Palermo: Improving the Performance of Oblivious Memory using Protocol-Hardware Co-Design

TL;DR

The key observation in Palermo is that classical ORAM protocols enforce restrictive dependencies between memory operations that result in low memory bandwidth utilization, and Palermo introduces a new protocol that overlaps large portions of memory operations, within a single and between multiple ORAM requests, without breaking correctness and security guarantees.

Abstract

Oblivious RAM (ORAM) hides the memory access patterns, enhancing data privacy by preventing attackers from discovering sensitive information based on the sequence of memory accesses.

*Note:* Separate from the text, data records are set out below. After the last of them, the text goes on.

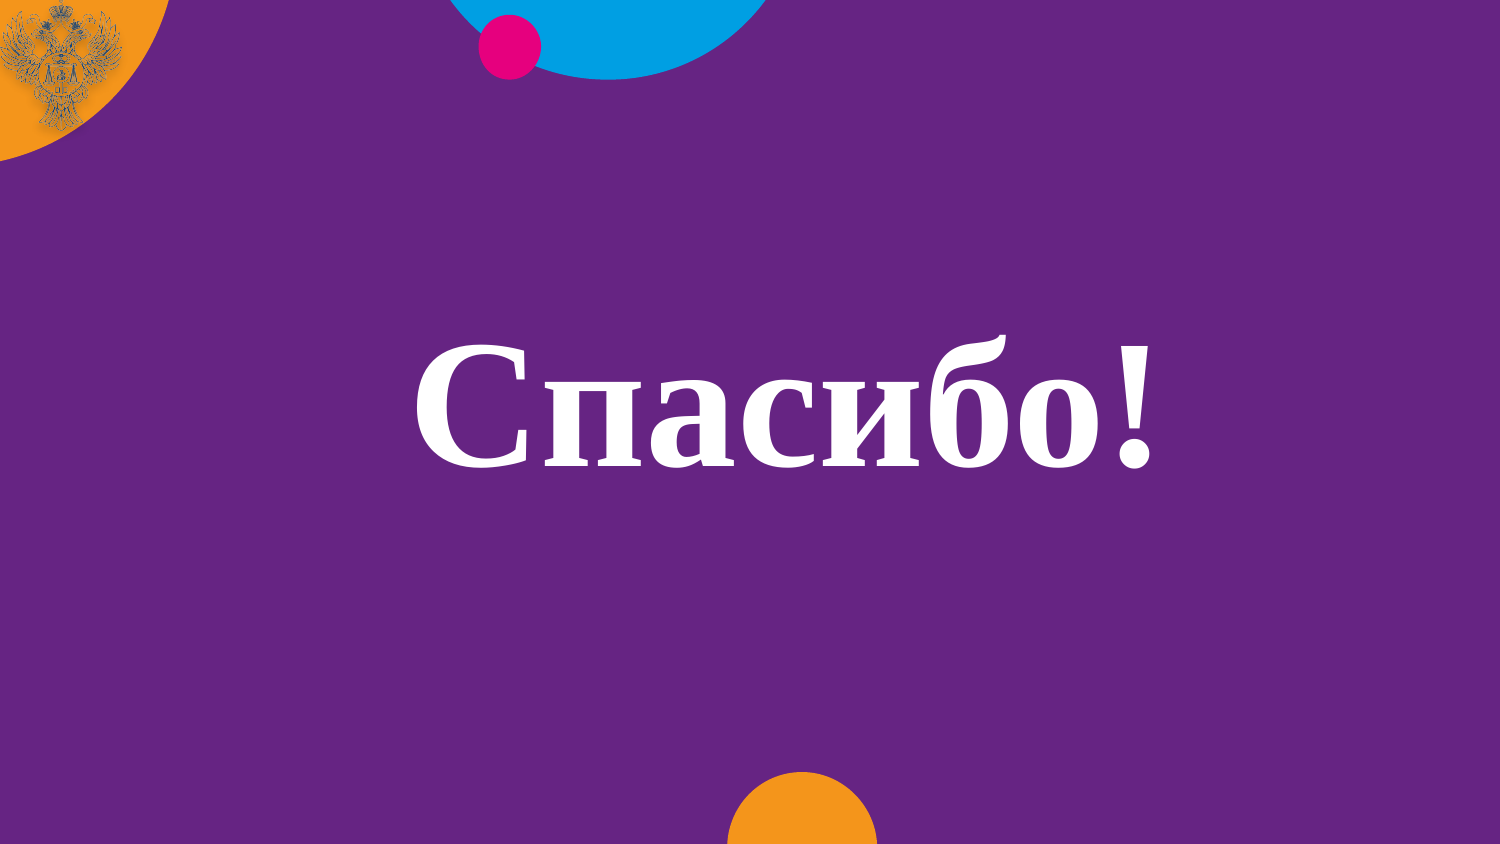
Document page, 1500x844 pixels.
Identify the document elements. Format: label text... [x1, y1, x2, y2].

text_box Спасибо! [324, 276, 1250, 511]
picture [0, 0, 123, 132]
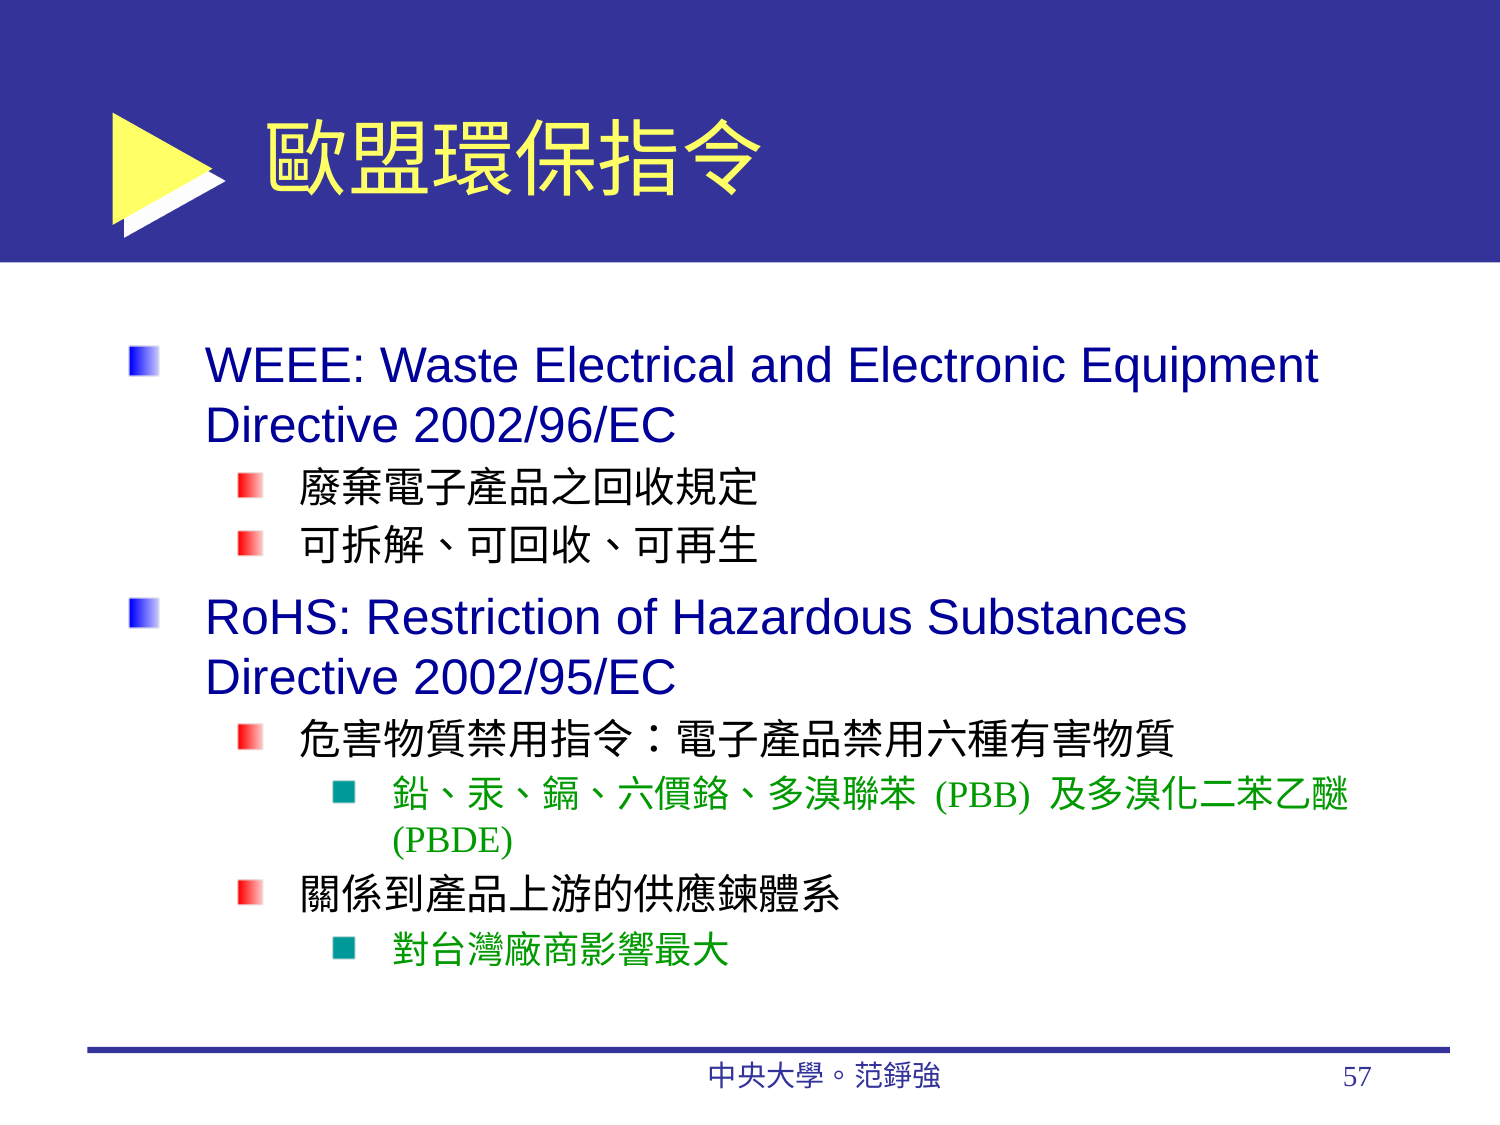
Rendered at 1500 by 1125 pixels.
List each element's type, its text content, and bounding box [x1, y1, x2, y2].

slide_number 57 [1074, 1050, 1388, 1125]
picture [236, 529, 266, 559]
picture [236, 878, 266, 908]
picture [127, 596, 163, 632]
picture [127, 344, 163, 380]
list WEEE: Waste Electrical and Electronic Equipment Directive 2002/96/EC 廢棄電子產品之回收規定 可拆解、可回收、可再生 RoHS: Restriction of Hazardous Substances Directive 2002/95/EC 危害物質禁用指令：電子產品禁用六種有害物質 鉛、汞、鎘、六價鉻、多溴聯苯 (PBB) 及多溴化二苯乙醚 (PBDE) 關係到產品上游的供應鍊體系 對台灣廠商影響最大 [112, 324, 1388, 1000]
picture [331, 779, 358, 806]
picture [236, 722, 266, 753]
title 歐盟環保指令 [249, 62, 1388, 250]
picture [236, 471, 266, 501]
footer 中央大學。范錚強 [587, 1050, 1063, 1125]
picture [331, 935, 358, 962]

The performance of ORAM is often limited by its inherent trade-off between security and efficiency, as concealing memory access patterns imposes significant computational and memory overhead. While prior works focus on improving the ORAM performance by prefetching and eliminating ORAM requests, we find that their performance is very sensitive to workload locality behavior and incurs additional management overhead caused by the ORAM stash pressure. This paper presents Palermo: a protocol-hardware co-design to improve ORAM performance. The key observation in Palermo is that classical ORAM protocols enforce restrictive dependencies between memory operations that result in low memory bandwidth utilization. Palermo introduces a new protocol that overlaps large portions of memory operations, within a single and between multiple ORAM requests, without breaking correctness and security guarantees. Subsequently, we propose an ORAM controller architecture that executes the proposed protocol to service ORAM requests. The hardware is responsible for concurrently issuing memory requests as well as imposing the necessary dependencies to ensure a consistent view of the ORAM tree across requests. Using a rich workload mix, we demonstrate that Palermo outperforms the RingORAM baseline by 2.8x, on average, incurring a negligible area overhead of 5.78mm^2 (less than 2% in 12th generation Intel CPU after technology scaling) and 2.14W without sacrificing security. We further show that Palermo also outperforms the state-of-the-art works PageORAM, PrORAM, and IR-ORAM.

Figures (15)

• Figure 1: A toy ORAM access example for illustration purposes. The shown ORAM tree has Z and S set to 2. In practice, Z and S are much higher. On LLC miss on light blue block, the missed physical address is converted to leaf number to launch accesses along the path and pull blocks into the stash. Once any node is touched S times, a reset routine is launched.
• Figure 2: Hierarchical ORAM memory spaces. Because the secret data structure PosMap exceeds the on-chip memory capacity, a second-level ORAM protocol is launched to protect the access to data structure PosMap. The recursive process continues until PosMap of the protected data structure can be stored on-chip.
• Figure 3: RingORAM protocol bandwidth utilization and performance breakdown. RingORAM incurs less than 30% bandwidth utilization, which is similar across workloads due to the application of the ORAM protocol. ORAM-sync overhead accounts for 72.4% of the execution time, which indicates the memory stays idle and spends most of the time waiting for long-latency pull requests to be serviced.
• Figure 4: Normalized speedup of PrORAM and LAORAM (PrORAM w/ Fat Tree) running stm, a synthetic workload where consecutive cache line addresses are missed subsequently by the LLC. pf=X refers to forcing mapping to the same leaf for a prefetch length of X. A high dummy request ratio limits the performance scaling despite the present locality.
• Figure 5: Intra-request parallelism in serving a single ORAM request.